Soutenance de thèse d'Andreas Filipp

lundi 13 juillet 2026, 11:00 à 14:00
En personne
Gratuit
Campus MIL
Complexe des sciences, 1375, avenue Thérèse-Lavoie-Roux , b1007
Montréal (QC) Canada  H2V 0B3

Description


Probing Subgalactic Dark Matter with Strong Gravitational Lensing and Machine Learning

LCDM, the standard model of cosmology, successfully describes the large-scale structure of our universe. However, small-scale observations present discrepancies that motivate alternative dark matter (DM) models, such as Warm Dark Matter (WDM), which match large-scale predictions while altering small-scale behavior. Strong gravitational lensing provides a purely gravitational probe sensitive to all matter regardless of its nature.

This allows to probe all over- and under-densities along the line-of-sight (LOS), and is not only limited to the main deflector.

Upcoming surveys, such as the Legacy Survey of Space and Time (LSST), are expected to discover an unprecedented number of strong lenses. Traditional lens modeling and inference frameworks, especially with the goal of constraining DM, are computationally intractable for this large volume of lenses.

To overcome these barriers, this thesis leverages machine learning methods to explore LSST's potential to probe the nature of DM, evaluate the limitations of simulation-based inference (SBI) methods, and explore refining the theoretical predictions of the DM halo mass function (HMF) based on observations of the stellar light of the lensing galaxies.

To enable scalable and fast generation of strong lens simulations and their integration in neural networks, this work contributes to the development of caustics, a GPU-accelerated, fully differentiable strong gravitational lensing simulator built in PyTorch. Using caustics, the thesis conducts a forecasting study on the sensitivity of LSST to subgalactic DM structure using Neural Ratio Estimators (NREs).

The study demonstrates that a sample of 2,500 strong lenses in this ground-based image quality can provide constraints on the population-level parameters of the HMF, enabling statistically significant exclusions of non-CDM scenarios. The study shows that both low-mass halos (down to 107  ) and LOS halos contribute to the constraining power. This means that low-mass and LOS populations need to be modeled in lens analyses to avoid artificially weakened or biased constraints.

This is in contrast to what is usually done in strong lens analysis, where LOS halos are ignored, and usually only one massive subhalo at a time is modeled, instead of the full population.

SBI methods like NREs and Sequential Neural Posterior Estimators (SNPEs) offer fast and amortized inference once trained.

This thesis investigates the robustness of these frameworks to distributional shifts and model misspecifications that can be expected to occur when moving from simulated data to observations.

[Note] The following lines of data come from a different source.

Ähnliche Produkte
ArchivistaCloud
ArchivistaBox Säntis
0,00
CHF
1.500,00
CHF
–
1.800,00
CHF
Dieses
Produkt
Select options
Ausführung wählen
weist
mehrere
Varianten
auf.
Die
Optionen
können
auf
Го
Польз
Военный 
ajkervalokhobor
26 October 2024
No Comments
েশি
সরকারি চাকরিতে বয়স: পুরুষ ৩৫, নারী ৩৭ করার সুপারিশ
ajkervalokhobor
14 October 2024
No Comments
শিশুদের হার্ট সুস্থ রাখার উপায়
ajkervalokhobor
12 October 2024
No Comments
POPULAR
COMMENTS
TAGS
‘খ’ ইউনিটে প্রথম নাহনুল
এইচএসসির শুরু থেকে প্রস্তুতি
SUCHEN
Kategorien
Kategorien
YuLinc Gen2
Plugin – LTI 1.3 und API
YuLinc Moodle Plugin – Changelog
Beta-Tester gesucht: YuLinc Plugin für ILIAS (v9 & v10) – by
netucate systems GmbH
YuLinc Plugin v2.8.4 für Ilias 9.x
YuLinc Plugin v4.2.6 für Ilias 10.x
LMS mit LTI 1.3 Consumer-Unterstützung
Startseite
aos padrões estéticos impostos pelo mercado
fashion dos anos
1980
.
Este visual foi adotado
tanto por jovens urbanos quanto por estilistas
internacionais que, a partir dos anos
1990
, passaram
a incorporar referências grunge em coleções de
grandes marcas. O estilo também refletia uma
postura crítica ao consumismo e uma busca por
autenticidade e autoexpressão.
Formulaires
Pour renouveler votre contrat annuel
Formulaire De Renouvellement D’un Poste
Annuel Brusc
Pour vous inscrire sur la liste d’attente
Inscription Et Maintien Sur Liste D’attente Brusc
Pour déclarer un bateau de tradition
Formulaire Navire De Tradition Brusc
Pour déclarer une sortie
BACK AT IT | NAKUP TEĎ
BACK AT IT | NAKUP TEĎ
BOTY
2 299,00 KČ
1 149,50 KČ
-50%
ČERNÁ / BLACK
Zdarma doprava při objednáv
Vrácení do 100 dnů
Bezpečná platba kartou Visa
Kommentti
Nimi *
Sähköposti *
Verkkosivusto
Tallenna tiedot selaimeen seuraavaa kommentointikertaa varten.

Even minor, realistic deviations between training and test data, such as small differences in background source morphology or macro-lens parameters, can induce significant and unpredictable biases in the inferred DM population parameters. This highlights a critical vulnerability in current SBI applications and underscores the need for caution when applying them to real astrophysical data.

To bridge the gap between observational constraints on the subhalo mass function (SHMF) of individual galaxies and theoretical predictions, the thesis addresses the inherent galaxy-to-galaxy variance of the SHMF within the same cosmology.

The SHMF depends on the morphology, the environment, the merger history, and potentially many other quantities of the individual galaxy, causing a big variance of SHMFs between different galaxies.

For this, we use 1,024 high-resolution hydrodynamical zoom-in simulations from the DREAMS (DaRk mattEr and Astrophysics with Machine learning and Simulations) simulations suite with mock observations generated by Synthesizer, a code to emulate galaxy observables from hydrodynamic simulations.

We create a combination of a Variational Autoencoder (VAE) and a conditional Normalizing Flow (NF) to predict the galaxy-specific SHMF directly from observable galaxy morphologies and an assumed DM particle mass, whilst marginalizing over baryonic variance.

We show that the information from the galaxy images yields generally tighter and more precise posteriors on the SHMF parameters than relying solely on the DM particle mass.

This approach demonstrates that morphology-conditioned priors yield significantly tighter constraints than theoretical averages.

In summary, this thesis provides infrastructure and methodologies to pave the path to the goal of distinguishing between CDM and alternative DM models in the upcoming decade of wide-field surveys.